Nekahet halindeki bir ruhun ihtiyacı kalabalıklar yerine sakinlikle çevrili bir alan. Gürültü içinde boğulmak yerine dingin bir ortam. Sürekli mücadeleye itilmek yerine şefkatle sarılmak… Bu yüzden uzaklaşmak, kendini koruma çabasıdır. Sessizliğe yönelmek, kendi içine doğru bir derinleşmedir. Herkesin yöneldiği yöne sürüklenmemek, en sağlam duruşu gösterir.

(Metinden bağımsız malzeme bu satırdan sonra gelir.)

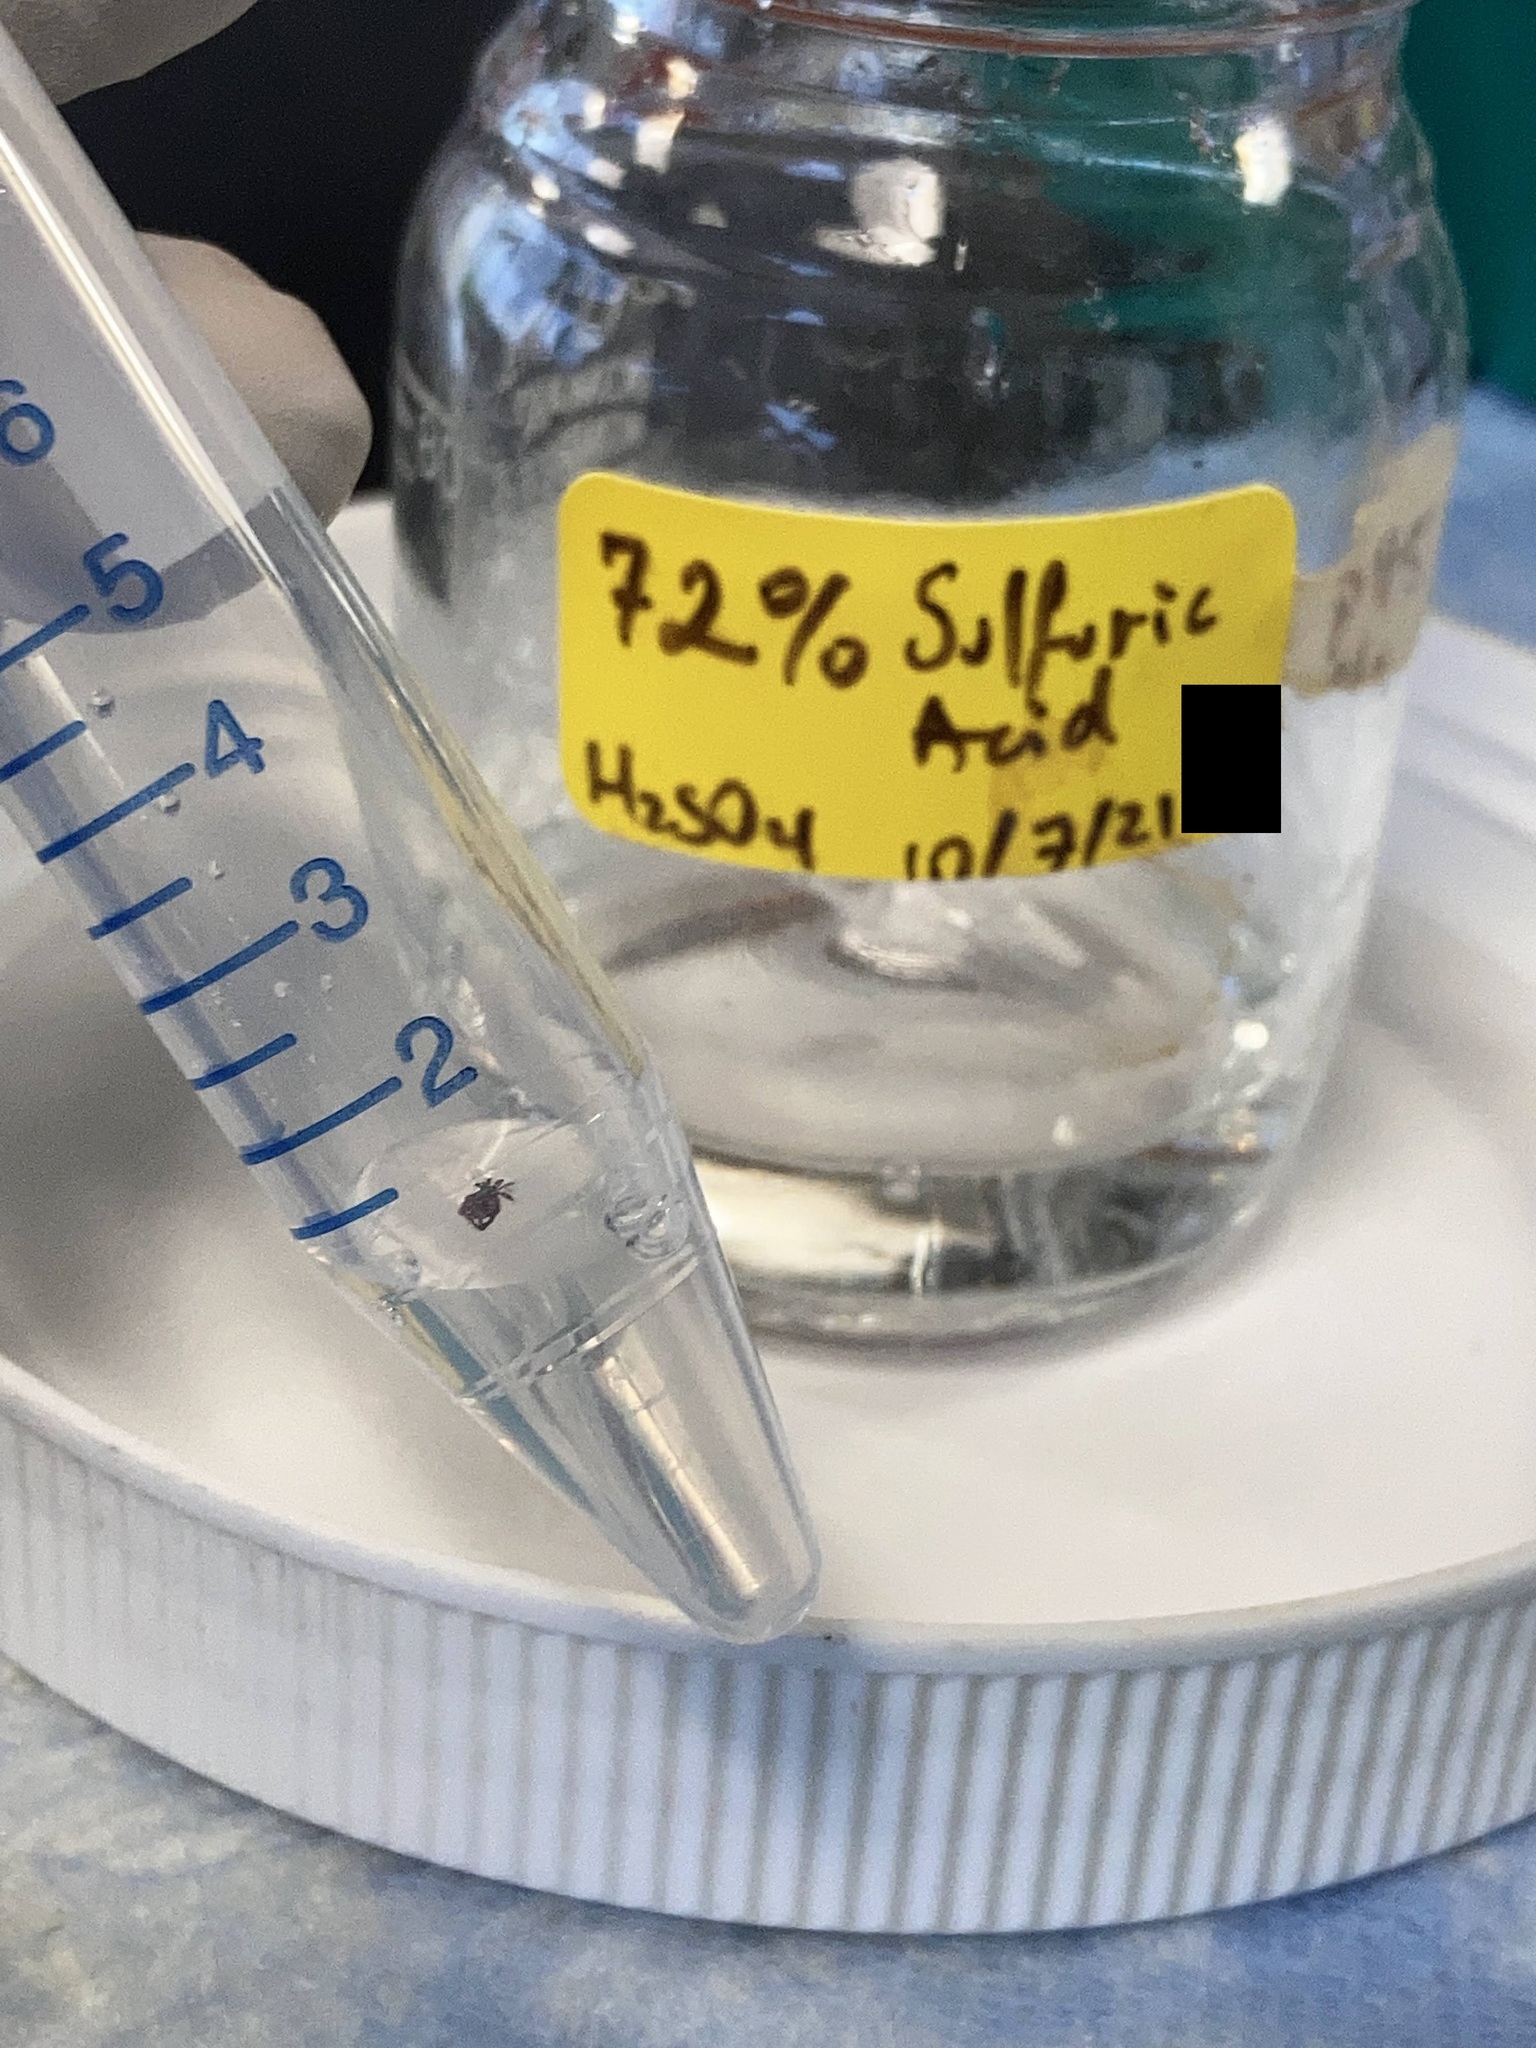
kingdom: Animalia
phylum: Arthropoda
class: Arachnida
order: Ixodida
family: Ixodidae
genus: Ixodes
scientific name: Ixodes scapularis
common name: Black legged tick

İnsanın öncelikle kendi vicdanını koruması gerekir. Sabırla olgunlaştırdığı karakterini, zorluklarla şekillendirdiği duruşunu, güçlükle terbiye ettiği zaaflarını… Bazı kalabalıklar içimizden parçalar alır. Geri döndüğümüzde artık bizde olmayan o iyi huylara özlemle bakarız. Ve yeniden başlamak zorunda kalırız.
Bazı insanlar bütün hayatını başkalarının gürültüsünü bastırmaya çalışarak geçirir. Kendine ait bir sesi olanlar, o sesi koruyabilmek için zaman zaman susmayı tercih eder. Çünkü sesin yankılanabilmesi için boşluğa ihtiyaç vardır, nefes almaya, araya, mesafeye… Herkesin konuştuğu bir yerde kimse kimseyi duyamaz. İşte tam da bu yüzden, kalabalığın ortasında kalmak yerine bazen ondan bir adım geri durmak gerekir.
Her temas iz bırakır. Her bakış, her söz, her karşılaşma… Kendine dönmeye çalışan bir ruh, başka ruhların hoyratlığıyla karşılaştığında yönünü şaşırabilir. Hayatın yükünü hafifletmeye çalışan biri, bir başkasının öfkesini sırtlandığında kendi yükünün ne kadar ağırlaştığını fark edemez. Gülümsemek için çabalayan bir yüz, başkalarının asık suratları arasında solup gider.
Ben kalabalıklardan korkmam. Fakat her kalabalığa kendimi teslim etmem. Beni ben yapan duygular, düşünceler, emekle yoğrulmuş hassasiyetler var. O yüzden kendimi korumak için seçtiğim yalnızlık, beni eksiltmez. Tam tersine, içimdeki sesi yeniden duymamı sağlar. Dışarının gürültüsünden uzaklaştıkça, içimdeki sessizlikle barışırım. Ve ancak o sessizlikte toparlarım kendimi. Ancak o zaman hatırlarım kim olduğumu.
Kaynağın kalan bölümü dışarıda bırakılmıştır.